When it comes to reimbursing state employees for education costs, the Texas Transportation Department is far more generous than other agencies.
After reporting this month that the Texas Health and Human Services Commission paid a top aide’s $97,020 MBA tuition, The Texas Tribune took a closer look at how much state agencies reimburse employees for education costs.
Of the $23.8 million that agencies spent from 2002 to part of January 2015 on tuition, conferences and other educational programs for employees, close to half went to Transportation Department staffers, according to data from the Texas comptroller’s office.
Spokeswoman Veronica Beyer could not explain why the agency spends so much more on staffer education. She said it helps attract and retain the most talented staff.
“Investing in this professional and educational development of our best and brightest employees is valuable to the state as it assists our agency in meeting our goals and the transportation needs of Texas,” she said.
The agency did not provide the Tribune with details on the types of education its employees were receiving at taxpayer expense. However, an analysis of the $10.6 million total shows that the highway agency spends a lot of money at private schools.
About $2.7 million of the tuition reimbursements paid for employee education at the private St. Edward’s University in Austin. Beyer could not explain what St. Edward’s offered that couldn’t be obtained at a cheaper alternative like a public college or university.
Mischelle Diaz, a St. Edward’s spokeswoman, said most of the tuition money that the Transportation Department has spent at St. Edward’s — about 75 percent — was for undergraduates in its New College Program, a flexible degree program for working students interested in completing their bachelor’s degrees.
Diaz said one of the majors offered through the program is public safety management, which could attract agency employees.
“It’s a really popular program that we’re very proud of at St. Edward’s,” Diaz said.
The other 25 percent is going toward graduate degrees, Diaz said.
Other private schools used by employees included Park University and Concordia University in Austin, Wayland Baptist University in Plainview, LeTourneau University in Longview and University of the Incarnate Word in San Antonio.
The Department of Aging and Disability Services, with some 17,500 employees, has spent about $3.4 million on tuition reimbursements since 2002, the second-highest total. Most of that went toward required staff development and training, department spokeswoman Cecilia Cavuto said.
“That’s really not a true reimbursement — it’s more of a training contract,” Cavuto said.
The Texas Health and Human Services Commission has spent about $519,000 on education costs. It has some 12,500 workers, about the same as the highway agency.
The HHSC employee who received the prepaid Master of Business Administration, Casey Haney, a deputy chief of staff, resigned last week because he felt news about the tuition was becoming a “distraction” for the agency.
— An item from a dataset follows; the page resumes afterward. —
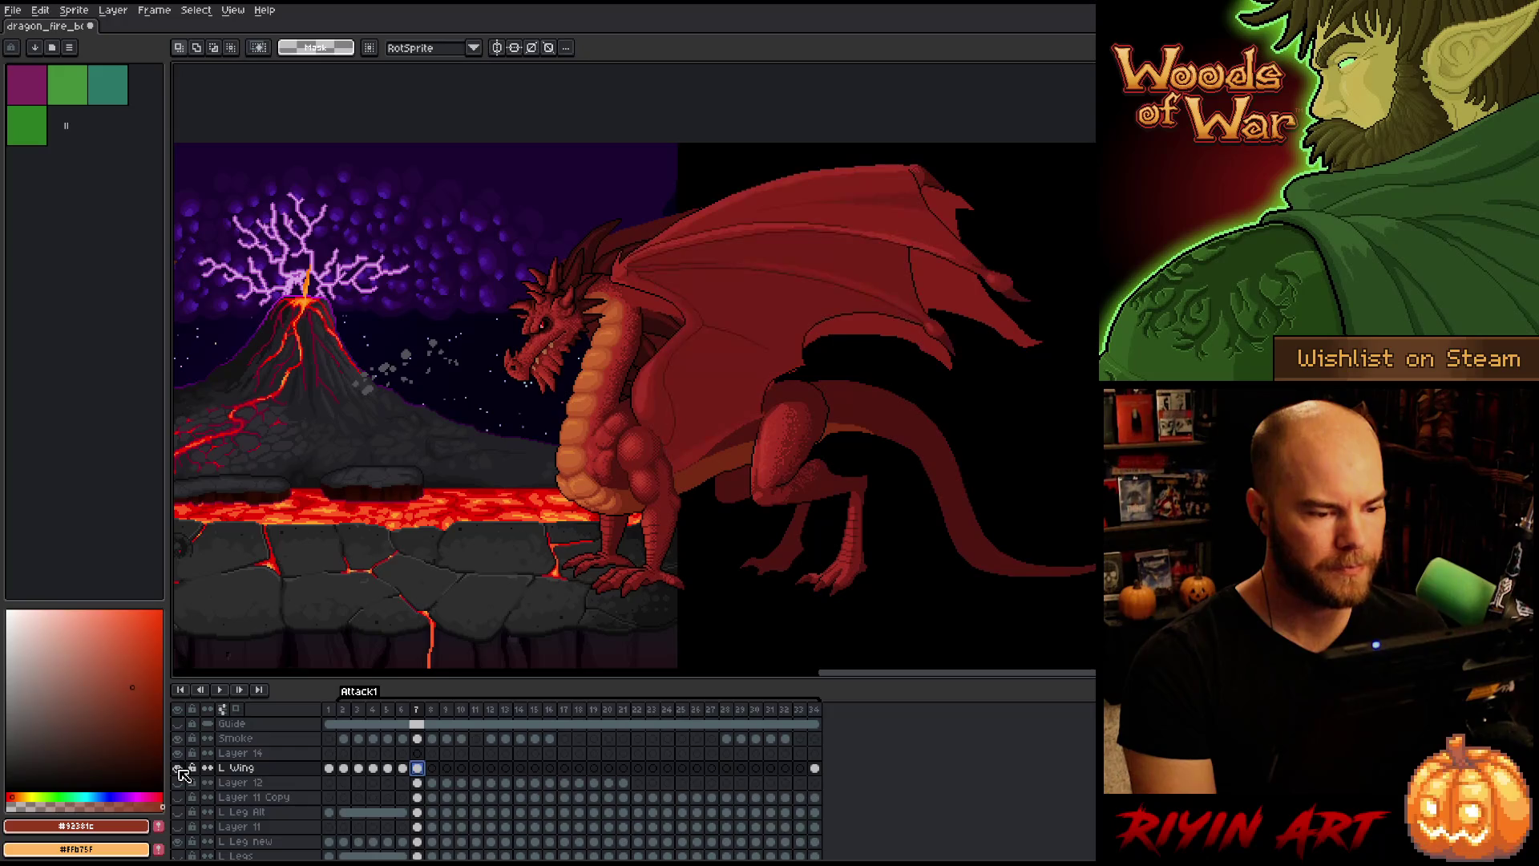
{"action": "left_click", "coordinate": [178, 768]}
{"action": "left_click", "coordinate": [178, 768]}
{"action": "left_click", "coordinate": [178, 768]}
He has agreed to repay the state for the tuition cost.
This month, Health and Human Services Executive Commissioner Kyle Janek announced that the agency will change the way employees receive taxpayer-funded education and training.
Not all agencies offer tuition reimbursement. The Texas Department of Criminal Justice does not offer tuition reimbursement to its 37,000 employees, spokesman Jason Clark said.
Department employees who want to complete a master’s degree in criminal justice can compete for two scholarships offered each year by Sam Houston State University. Recipients this year were Capt. William Wheat, who works at the Beto Training Academy in Palestine, and Capt. Angela Chevalier, who works at the Ramsey Training Academy in Rosharon.
To qualify for the scholarships, employees must have an undergraduate degree, provide two letters of recommendation, have at least five years’ experience with the department and have good performance evaluations, Clark said. Those accepted must maintain a 3.3 grade-point average and complete the program in two years.
“It is a great opportunity for staff members who are invested in criminal justice careers to expand their education. The program helps them to meet their personal and professional goals with the agency,” Clark said.